Print the following entries without any change.

Dataset records:
==*==
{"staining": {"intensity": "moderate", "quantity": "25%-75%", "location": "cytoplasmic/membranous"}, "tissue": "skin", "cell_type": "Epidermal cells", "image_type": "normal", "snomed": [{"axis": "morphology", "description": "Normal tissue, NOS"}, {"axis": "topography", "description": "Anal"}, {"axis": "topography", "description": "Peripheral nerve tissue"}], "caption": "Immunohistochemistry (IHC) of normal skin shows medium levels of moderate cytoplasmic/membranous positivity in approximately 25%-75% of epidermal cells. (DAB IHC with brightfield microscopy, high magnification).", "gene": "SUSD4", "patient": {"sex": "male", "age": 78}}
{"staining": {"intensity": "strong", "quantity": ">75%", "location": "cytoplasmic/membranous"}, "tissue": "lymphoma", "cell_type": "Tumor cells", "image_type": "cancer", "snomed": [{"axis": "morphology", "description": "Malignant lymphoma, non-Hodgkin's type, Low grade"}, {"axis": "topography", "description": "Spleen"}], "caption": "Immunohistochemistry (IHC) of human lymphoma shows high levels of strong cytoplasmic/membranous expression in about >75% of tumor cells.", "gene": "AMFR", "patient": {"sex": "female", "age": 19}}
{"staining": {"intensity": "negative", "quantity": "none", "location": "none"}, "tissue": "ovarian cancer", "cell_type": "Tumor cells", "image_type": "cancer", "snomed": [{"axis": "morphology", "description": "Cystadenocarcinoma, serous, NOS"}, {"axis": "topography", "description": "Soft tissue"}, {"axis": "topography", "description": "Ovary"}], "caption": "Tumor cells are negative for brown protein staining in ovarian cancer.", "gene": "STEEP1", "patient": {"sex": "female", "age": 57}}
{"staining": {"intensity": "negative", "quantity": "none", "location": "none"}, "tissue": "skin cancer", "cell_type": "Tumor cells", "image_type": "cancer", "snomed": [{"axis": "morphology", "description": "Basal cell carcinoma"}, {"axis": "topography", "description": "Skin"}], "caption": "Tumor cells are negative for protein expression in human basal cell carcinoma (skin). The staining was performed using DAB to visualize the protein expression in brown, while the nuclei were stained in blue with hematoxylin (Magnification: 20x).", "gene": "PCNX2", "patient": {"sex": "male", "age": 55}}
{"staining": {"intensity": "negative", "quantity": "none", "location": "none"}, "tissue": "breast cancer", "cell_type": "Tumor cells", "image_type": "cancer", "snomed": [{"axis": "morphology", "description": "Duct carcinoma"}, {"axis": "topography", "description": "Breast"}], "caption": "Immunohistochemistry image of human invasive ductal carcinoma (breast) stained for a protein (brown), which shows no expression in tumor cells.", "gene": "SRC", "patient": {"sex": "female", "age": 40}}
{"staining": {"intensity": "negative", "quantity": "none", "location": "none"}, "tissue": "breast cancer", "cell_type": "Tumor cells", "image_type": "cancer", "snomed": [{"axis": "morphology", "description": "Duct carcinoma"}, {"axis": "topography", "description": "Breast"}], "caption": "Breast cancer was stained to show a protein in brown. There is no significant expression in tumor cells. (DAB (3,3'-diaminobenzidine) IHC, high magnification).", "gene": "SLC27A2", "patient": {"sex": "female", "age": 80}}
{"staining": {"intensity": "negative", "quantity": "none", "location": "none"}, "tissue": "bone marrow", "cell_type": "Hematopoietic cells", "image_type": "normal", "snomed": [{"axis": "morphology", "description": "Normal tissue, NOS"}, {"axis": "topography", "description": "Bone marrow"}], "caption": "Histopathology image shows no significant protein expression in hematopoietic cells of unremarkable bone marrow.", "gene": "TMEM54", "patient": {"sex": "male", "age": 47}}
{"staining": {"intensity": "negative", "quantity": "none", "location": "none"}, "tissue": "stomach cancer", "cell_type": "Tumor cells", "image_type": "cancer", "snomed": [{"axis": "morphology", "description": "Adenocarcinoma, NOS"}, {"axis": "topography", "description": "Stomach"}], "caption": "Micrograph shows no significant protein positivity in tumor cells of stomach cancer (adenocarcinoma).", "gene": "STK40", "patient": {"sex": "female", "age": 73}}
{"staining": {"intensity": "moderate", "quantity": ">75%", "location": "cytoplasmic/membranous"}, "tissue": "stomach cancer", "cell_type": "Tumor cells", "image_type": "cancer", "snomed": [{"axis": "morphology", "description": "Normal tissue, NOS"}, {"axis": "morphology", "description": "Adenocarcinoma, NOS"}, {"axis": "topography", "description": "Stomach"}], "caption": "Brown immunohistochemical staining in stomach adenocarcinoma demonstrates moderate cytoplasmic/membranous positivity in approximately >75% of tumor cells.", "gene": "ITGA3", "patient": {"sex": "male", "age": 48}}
==*==
◆ **Exercise result**:
{"staining": {"intensity": "moderate", "quantity": "25%-75%", "location": "cytoplasmic/membranous"}, "tissue": "skin", "cell_type": "Epidermal cells", "image_type": "normal", "snomed": [{"axis": "morphology", "description": "Normal tissue, NOS"}, {"axis": "topography", "description": "Anal"}, {"axis": "topography", "description": "Peripheral nerve tissue"}], "caption": "Immunohistochemistry (IHC) of normal skin shows medium levels of moderate cytoplasmic/membranous positivity in approximately 25%-75% of epidermal cells. (DAB IHC with brightfield microscopy, high magnification).", "gene": "SUSD4", "patient": {"sex": "male", "age": 78}}
{"staining": {"intensity": "strong", "quantity": ">75%", "location": "cytoplasmic/membranous"}, "tissue": "lymphoma", "cell_type": "Tumor cells", "image_type": "cancer", "snomed": [{"axis": "morphology", "description": "Malignant lymphoma, non-Hodgkin's type, Low grade"}, {"axis": "topography", "description": "Spleen"}], "caption": "Immunohistochemistry (IHC) of human lymphoma shows high levels of strong cytoplasmic/membranous expression in about >75% of tumor cells.", "gene": "AMFR", "patient": {"sex": "female", "age": 19}}
{"staining": {"intensity": "negative", "quantity": "none", "location": "none"}, "tissue": "ovarian cancer", "cell_type": "Tumor cells", "image_type": "cancer", "snomed": [{"axis": "morphology", "description": "Cystadenocarcinoma, serous, NOS"}, {"axis": "topography", "description": "Soft tissue"}, {"axis": "topography", "description": "Ovary"}], "caption": "Tumor cells are negative for brown protein staining in ovarian cancer.", "gene": "STEEP1", "patient": {"sex": "female", "age": 57}}
{"staining": {"intensity": "negative", "quantity": "none", "location": "none"}, "tissue": "skin cancer", "cell_type": "Tumor cells", "image_type": "cancer", "snomed": [{"axis": "morphology", "description": "Basal cell carcinoma"}, {"axis": "topography", "description": "Skin"}], "caption": "Tumor cells are negative for protein expression in human basal cell carcinoma (skin). The staining was performed using DAB to visualize the protein expression in brown, while the nuclei were stained in blue with hematoxylin (Magnification: 20x).", "gene": "PCNX2", "patient": {"sex": "male", "age": 55}}
{"staining": {"intensity": "negative", "quantity": "none", "location": "none"}, "tissue": "breast cancer", "cell_type": "Tumor cells", "image_type": "cancer", "snomed": [{"axis": "morphology", "description": "Duct carcinoma"}, {"axis": "topography", "description": "Breast"}], "caption": "Immunohistochemistry image of human invasive ductal carcinoma (breast) stained for a protein (brown), which shows no expression in tumor cells.", "gene": "SRC", "patient": {"sex": "female", "age": 40}}
{"staining": {"intensity": "negative", "quantity": "none", "location": "none"}, "tissue": "breast cancer", "cell_type": "Tumor cells", "image_type": "cancer", "snomed": [{"axis": "morphology", "description": "Duct carcinoma"}, {"axis": "topography", "description": "Breast"}], "caption": "Breast cancer was stained to show a protein in brown. There is no significant expression in tumor cells. (DAB (3,3'-diaminobenzidine) IHC, high magnification).", "gene": "SLC27A2", "patient": {"sex": "female", "age": 80}}
{"staining": {"intensity": "negative", "quantity": "none", "location": "none"}, "tissue": "bone marrow", "cell_type": "Hematopoietic cells", "image_type": "normal", "snomed": [{"axis": "morphology", "description": "Normal tissue, NOS"}, {"axis": "topography", "description": "Bone marrow"}], "caption": "Histopathology image shows no significant protein expression in hematopoietic cells of unremarkable bone marrow.", "gene": "TMEM54", "patient": {"sex": "male", "age": 47}}
{"staining": {"intensity": "negative", "quantity": "none", "location": "none"}, "tissue": "stomach cancer", "cell_type": "Tumor cells", "image_type": "cancer", "snomed": [{"axis": "morphology", "description": "Adenocarcinoma, NOS"}, {"axis": "topography", "description": "Stomach"}], "caption": "Micrograph shows no significant protein positivity in tumor cells of stomach cancer (adenocarcinoma).", "gene": "STK40", "patient": {"sex": "female", "age": 73}}
{"staining": {"intensity": "moderate", "quantity": ">75%", "location": "cytoplasmic/membranous"}, "tissue": "stomach cancer", "cell_type": "Tumor cells", "image_type": "cancer", "snomed": [{"axis": "morphology", "description": "Normal tissue, NOS"}, {"axis": "morphology", "description": "Adenocarcinoma, NOS"}, {"axis": "topography", "description": "Stomach"}], "caption": "Brown immunohistochemical staining in stomach adenocarcinoma demonstrates moderate cytoplasmic/membranous positivity in approximately >75% of tumor cells.", "gene": "ITGA3", "patient": {"sex": "male", "age": 48}}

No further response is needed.